Das Requiem Gabriel Faurés hatte schon einmal (2008 unter der Leitung Sir Colin Davis‘) auf dem Programm gestanden, Olivier Messiaens »Les Offrandes oubliées« erklangen zum Gedenkkonzert das erste Mal. Am Pult der Staatskapelle stand ihr erster Gastdirigent Myung-Whun Chung, der mit Messiaen eng befreundet gewesen war.

»Les Offrandes oubliées« (»Die vergessenen Opfergaben«) ist ein sinfonisches Triptychon, dem Messiaen ein Gedicht mit den Strophen »Das Kreuz«, »Die Sünde« und »Das Abendmahl« vorangestellt hat. Der Komponist, der sich von Gregorianik ebenso wie von Gamelanmusik oder Vogelstimmen anregen ließ, setzt die Worte der Verse in konkrete Stimmungen der Musik um, wobei er das Orchester in verschiedenen Gruppen erklingen läßt. So beginnt »Das Kreuz« mit einem Fundament schwebender Streicher, über dem losgelöst Bläsergruppen erklingen. Die Maße von Takt und Tonalität löst Messiaen auf bzw. verschiebt ihre Grenzen, so daß ein endzeitlich scheinender Klangraum entsteht, Myung-Whun Chung und die Staatskapelle schufen hier ein konzentriertes, kraftvolles, meditatives »Bild«. »Die Sünde« flammte aus diesem Ort der Ruhe als apokalyptischer Tanz wild heraus, ohne jedoch in einem Höllenstrudel zu versinken. Myung-Whun Chung leitete das Orchester mit sparsamen, geradezu asketischen Gesten – eine Klarheit, die sich bis in die Gruppen der Streicher, Bläser oder Schlagwerker nachverfolgen ließ. Statt diabolischer Kakophonie schuf Chung differenzierte Klangbilder, deren Aneinanderreihung oder Deckung stets nachvollziehbar blieb – Messiaen als Erlebnis. Am eindrucksvollsten gelang der dritte Teil, der zunächst an das erste »Bild« anschließt, dann aber mit einem verklärten Motiv der Violinen und Violen Hoffnungsschimmer suggeriert, was sich gleichermaßen rein spirituell wie auf den Gedenktag bezogen deuten ließ.

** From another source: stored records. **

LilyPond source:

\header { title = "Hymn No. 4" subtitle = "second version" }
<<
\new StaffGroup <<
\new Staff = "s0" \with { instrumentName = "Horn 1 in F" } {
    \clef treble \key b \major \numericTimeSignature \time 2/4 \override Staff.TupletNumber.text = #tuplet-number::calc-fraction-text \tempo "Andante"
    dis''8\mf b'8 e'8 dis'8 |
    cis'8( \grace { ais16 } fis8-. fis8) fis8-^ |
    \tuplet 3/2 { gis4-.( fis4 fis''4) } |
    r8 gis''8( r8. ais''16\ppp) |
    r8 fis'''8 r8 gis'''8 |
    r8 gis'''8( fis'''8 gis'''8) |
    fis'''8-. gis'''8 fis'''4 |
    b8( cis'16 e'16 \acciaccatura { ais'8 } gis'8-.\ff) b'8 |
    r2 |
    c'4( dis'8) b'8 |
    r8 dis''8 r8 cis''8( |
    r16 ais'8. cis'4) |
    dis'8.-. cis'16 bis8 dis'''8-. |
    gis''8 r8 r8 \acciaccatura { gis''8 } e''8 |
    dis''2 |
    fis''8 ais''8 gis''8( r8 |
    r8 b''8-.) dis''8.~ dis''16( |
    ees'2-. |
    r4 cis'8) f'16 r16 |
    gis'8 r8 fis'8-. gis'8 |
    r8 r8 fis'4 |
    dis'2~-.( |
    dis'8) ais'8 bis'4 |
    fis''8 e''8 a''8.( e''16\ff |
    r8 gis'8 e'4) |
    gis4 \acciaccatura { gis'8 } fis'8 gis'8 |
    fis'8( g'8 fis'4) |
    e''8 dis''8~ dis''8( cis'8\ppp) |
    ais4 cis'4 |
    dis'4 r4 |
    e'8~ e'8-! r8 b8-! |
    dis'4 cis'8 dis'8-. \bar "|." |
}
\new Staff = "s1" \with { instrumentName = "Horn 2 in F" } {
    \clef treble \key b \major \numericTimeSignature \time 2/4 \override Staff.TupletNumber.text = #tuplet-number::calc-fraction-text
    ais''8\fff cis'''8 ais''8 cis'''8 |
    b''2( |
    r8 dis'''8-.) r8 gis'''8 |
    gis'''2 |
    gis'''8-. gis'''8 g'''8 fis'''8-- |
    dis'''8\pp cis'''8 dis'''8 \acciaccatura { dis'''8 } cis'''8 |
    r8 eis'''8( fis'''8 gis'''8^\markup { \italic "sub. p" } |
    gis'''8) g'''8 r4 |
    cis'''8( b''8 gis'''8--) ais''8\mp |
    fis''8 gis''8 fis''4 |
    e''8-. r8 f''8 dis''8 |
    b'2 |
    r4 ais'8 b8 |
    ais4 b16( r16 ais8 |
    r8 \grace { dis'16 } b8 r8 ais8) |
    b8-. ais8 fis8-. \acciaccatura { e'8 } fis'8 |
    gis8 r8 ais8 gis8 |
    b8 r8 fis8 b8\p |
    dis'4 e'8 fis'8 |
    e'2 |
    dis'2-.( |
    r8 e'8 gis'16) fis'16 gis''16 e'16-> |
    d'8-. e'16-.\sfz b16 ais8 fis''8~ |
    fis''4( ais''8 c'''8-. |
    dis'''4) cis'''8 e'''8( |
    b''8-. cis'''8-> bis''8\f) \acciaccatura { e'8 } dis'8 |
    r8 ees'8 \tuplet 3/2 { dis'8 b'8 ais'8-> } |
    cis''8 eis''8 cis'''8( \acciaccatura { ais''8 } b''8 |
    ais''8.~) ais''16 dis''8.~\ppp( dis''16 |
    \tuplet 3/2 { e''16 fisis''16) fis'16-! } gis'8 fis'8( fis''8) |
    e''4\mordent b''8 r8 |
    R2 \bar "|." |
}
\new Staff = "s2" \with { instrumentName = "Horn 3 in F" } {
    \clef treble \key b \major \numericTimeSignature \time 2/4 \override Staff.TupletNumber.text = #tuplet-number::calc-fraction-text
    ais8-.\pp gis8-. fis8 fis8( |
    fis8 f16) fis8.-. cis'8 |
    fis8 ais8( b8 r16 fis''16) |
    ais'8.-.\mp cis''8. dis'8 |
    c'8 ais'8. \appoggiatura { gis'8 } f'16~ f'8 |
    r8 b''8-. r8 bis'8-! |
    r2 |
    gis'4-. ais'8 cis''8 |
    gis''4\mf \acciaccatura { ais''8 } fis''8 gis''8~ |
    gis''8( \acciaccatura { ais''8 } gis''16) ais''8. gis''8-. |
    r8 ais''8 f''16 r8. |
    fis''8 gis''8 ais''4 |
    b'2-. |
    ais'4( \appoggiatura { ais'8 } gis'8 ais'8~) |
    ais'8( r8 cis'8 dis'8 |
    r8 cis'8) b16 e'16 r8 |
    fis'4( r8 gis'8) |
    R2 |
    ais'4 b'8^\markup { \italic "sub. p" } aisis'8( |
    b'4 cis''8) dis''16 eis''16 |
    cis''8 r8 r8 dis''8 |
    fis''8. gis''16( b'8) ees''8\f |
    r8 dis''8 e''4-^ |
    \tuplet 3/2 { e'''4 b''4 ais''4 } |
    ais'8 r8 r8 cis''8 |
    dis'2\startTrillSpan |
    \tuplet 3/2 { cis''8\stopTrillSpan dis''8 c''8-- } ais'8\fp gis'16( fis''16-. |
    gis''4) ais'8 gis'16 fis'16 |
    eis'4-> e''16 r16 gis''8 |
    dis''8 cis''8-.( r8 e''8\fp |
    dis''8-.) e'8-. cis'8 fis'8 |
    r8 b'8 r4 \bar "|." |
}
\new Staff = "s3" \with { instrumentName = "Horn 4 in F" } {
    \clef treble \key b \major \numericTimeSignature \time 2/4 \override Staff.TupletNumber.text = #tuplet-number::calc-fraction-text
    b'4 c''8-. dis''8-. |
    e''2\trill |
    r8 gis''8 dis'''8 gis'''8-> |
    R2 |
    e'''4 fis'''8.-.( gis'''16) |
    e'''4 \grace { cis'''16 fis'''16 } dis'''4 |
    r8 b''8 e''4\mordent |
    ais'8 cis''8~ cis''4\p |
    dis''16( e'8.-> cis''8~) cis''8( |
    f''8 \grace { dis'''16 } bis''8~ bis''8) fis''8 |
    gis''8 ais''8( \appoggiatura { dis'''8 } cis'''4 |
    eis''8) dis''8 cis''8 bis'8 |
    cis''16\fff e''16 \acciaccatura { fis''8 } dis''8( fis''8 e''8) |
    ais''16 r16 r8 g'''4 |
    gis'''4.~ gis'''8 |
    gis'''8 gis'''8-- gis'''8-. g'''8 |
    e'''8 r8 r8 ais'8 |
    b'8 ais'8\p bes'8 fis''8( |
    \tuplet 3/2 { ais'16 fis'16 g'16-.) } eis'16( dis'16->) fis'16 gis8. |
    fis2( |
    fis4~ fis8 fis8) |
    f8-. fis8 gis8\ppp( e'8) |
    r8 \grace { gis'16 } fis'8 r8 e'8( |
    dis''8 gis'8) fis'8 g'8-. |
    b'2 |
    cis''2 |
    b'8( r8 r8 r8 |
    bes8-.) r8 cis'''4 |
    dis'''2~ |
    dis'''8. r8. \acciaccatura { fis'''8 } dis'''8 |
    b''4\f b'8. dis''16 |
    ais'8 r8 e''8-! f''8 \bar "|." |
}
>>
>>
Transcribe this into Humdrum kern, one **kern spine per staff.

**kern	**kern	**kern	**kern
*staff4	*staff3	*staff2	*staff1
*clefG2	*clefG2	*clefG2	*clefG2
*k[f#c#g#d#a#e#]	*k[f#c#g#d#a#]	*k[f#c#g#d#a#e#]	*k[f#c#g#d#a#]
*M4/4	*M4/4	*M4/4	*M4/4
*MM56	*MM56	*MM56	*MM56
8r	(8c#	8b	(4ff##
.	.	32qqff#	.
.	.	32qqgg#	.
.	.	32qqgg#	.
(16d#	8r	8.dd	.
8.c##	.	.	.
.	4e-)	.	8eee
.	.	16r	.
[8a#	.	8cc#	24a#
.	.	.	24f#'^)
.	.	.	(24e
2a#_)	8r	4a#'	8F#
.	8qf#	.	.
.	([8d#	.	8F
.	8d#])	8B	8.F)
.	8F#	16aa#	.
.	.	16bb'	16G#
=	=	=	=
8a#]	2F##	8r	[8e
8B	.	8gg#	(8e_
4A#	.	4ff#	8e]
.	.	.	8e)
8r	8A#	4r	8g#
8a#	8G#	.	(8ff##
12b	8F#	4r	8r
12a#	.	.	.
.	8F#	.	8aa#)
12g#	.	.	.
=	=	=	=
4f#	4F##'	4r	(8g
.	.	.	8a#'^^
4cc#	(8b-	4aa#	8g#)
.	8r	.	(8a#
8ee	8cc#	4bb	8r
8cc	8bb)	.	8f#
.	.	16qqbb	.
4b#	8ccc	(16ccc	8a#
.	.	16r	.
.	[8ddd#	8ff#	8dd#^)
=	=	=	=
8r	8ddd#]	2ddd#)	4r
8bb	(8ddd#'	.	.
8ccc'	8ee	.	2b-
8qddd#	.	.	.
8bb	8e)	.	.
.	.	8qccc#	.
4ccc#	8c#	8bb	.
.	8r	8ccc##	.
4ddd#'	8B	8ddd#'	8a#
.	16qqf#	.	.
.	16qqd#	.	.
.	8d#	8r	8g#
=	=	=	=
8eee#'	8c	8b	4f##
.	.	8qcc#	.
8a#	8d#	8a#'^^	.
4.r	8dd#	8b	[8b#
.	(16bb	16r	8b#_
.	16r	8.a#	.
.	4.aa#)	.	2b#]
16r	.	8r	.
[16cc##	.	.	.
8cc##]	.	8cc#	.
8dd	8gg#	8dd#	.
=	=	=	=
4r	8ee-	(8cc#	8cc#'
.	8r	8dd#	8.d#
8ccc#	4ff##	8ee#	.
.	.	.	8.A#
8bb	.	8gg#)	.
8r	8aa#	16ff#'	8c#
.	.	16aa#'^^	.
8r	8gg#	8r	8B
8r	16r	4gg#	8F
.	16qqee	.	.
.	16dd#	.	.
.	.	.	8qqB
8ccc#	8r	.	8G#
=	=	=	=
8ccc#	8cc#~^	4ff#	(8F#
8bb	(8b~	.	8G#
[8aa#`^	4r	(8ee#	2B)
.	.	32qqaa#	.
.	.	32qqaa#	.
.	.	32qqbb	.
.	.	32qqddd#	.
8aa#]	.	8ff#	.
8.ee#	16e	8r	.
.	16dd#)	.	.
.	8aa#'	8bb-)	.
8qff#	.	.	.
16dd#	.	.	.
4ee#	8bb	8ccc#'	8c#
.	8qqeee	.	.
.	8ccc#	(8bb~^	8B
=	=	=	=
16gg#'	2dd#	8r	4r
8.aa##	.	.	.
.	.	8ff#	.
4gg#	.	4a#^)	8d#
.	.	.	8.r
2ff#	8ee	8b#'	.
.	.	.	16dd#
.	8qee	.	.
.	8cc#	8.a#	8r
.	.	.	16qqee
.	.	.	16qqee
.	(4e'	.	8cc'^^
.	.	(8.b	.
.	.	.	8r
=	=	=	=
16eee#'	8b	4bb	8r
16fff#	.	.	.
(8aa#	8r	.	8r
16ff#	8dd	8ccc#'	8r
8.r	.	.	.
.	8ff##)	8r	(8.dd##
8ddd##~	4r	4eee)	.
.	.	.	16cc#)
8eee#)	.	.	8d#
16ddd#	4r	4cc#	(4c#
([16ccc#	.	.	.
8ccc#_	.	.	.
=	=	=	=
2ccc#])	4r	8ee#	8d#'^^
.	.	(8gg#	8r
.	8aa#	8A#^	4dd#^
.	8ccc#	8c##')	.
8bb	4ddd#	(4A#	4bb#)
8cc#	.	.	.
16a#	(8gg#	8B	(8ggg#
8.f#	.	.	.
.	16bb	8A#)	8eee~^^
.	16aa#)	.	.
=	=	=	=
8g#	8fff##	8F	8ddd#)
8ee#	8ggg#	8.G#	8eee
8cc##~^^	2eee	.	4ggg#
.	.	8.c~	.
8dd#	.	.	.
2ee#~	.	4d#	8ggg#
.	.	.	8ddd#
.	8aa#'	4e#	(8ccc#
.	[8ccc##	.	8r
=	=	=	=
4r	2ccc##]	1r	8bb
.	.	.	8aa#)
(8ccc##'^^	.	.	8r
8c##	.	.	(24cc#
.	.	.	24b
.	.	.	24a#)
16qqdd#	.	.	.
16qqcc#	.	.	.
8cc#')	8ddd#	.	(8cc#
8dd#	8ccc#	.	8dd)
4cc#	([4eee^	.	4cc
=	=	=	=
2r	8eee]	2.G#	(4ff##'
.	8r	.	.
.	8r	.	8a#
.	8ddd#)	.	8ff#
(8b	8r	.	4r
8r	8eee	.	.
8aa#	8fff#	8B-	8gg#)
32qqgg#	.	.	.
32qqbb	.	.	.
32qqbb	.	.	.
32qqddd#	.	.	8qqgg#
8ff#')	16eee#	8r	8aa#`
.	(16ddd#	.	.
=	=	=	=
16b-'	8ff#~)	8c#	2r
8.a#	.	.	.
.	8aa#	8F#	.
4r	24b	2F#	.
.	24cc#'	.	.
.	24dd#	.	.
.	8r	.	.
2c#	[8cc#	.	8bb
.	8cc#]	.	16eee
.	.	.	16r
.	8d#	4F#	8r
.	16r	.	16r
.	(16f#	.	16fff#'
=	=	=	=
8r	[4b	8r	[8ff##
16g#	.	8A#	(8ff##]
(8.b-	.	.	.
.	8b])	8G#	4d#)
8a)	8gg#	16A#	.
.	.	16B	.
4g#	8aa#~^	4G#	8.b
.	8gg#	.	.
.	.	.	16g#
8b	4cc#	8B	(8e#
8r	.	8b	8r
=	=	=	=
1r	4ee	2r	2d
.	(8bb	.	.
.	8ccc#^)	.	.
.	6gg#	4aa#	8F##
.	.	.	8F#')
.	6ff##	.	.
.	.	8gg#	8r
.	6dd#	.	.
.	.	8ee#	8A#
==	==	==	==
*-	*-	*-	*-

Obwohl Gabriel Faurés Klangsprache eine ganz andere ist, verwendet auch er das gesamte Orchester nur selten, sondern erschafft und bestärkt Stimmungen durch besondere Klangschichtungen und -spiegelungen. Im Gegensatz zu Messiaen, der seinen Text nur im Druck erscheinen, aber nicht singen läßt, ist das Requiem für Chor und zwei Solisten geschrieben. Neben dem Staatsopernchor (Einstudierung: Jörn Hinnerk Andresen) hatte die Staatskapelle die Sopranistin Patricia Petibon und den Bariton Adrian Eröd eingeladen.

Vor allem der Opernchor und Adrian Eröd fanden mit leisen, fast geflüsterten Passagen und ausgewogener Betonung zu einer Entsprechung des Textes, den der Bariton geschmeidig und voll Wärme interpretierte. Patricia Petibons Sopran war hier in den forcierten Verszeilen vernehmbar durchdringender, sie setzte dem aber berückend schlichte Piani entgegen. Und diese fanden sich ebenso in Chor und Orchester – verblüffend, mit welch reduziert wirkenden Fingerzeigen Chung hier wirkungsvollen Effekt erzielte. So ergab sich gerade aus der getragenen, leisen Musik größtmögliche Spannung und minutenlange Stille nach dem Schluß.